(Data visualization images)
________________
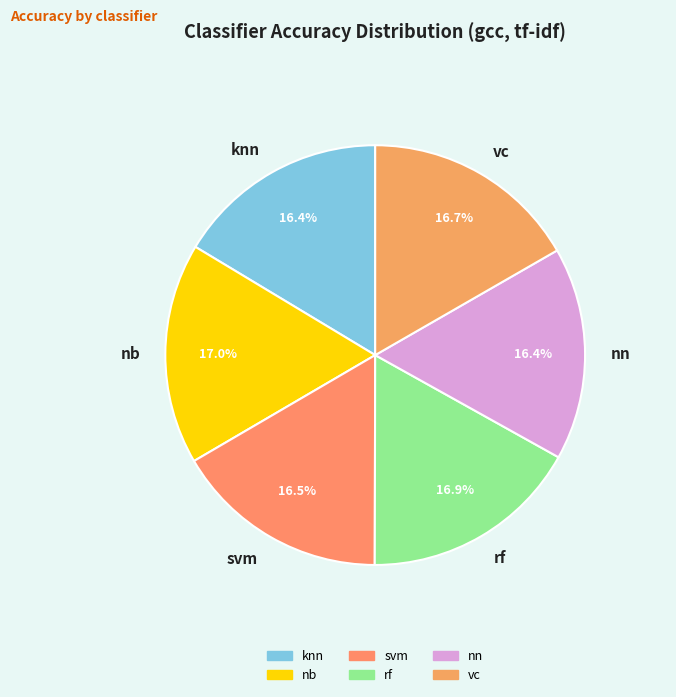

Combined, do nb and knn account for over 50%?

No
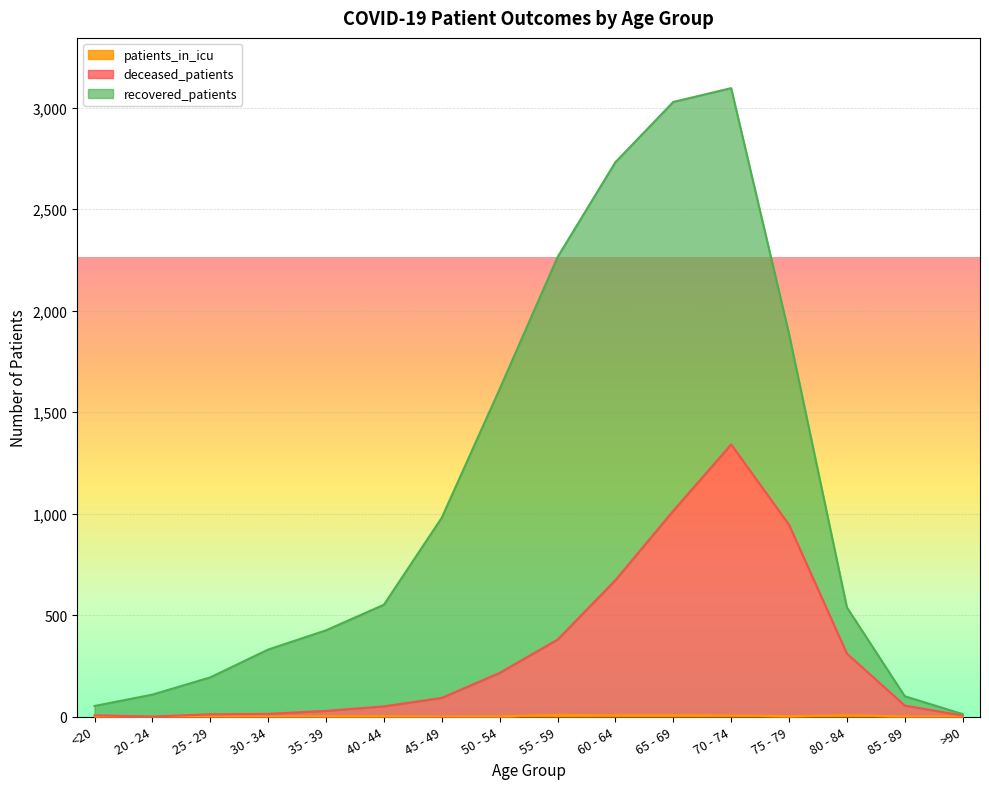

What is the label of the 5th point from the right?

70 - 74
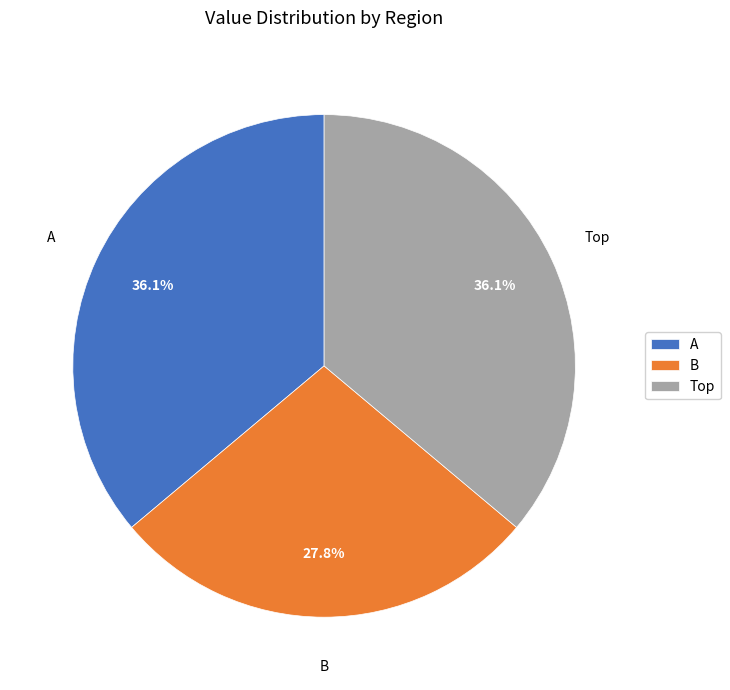

How many segments does this pie chart have?

3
________________
→ **WHAT NEEDS TO BE DONE**
Reproduce every record above word for word, leaving the pictures out.

→ **ANSWER BOX**
Combined, do nb and knn account for over 50%?

No

What is the label of the 5th point from the right?

70 - 74

How many segments does this pie chart have?

3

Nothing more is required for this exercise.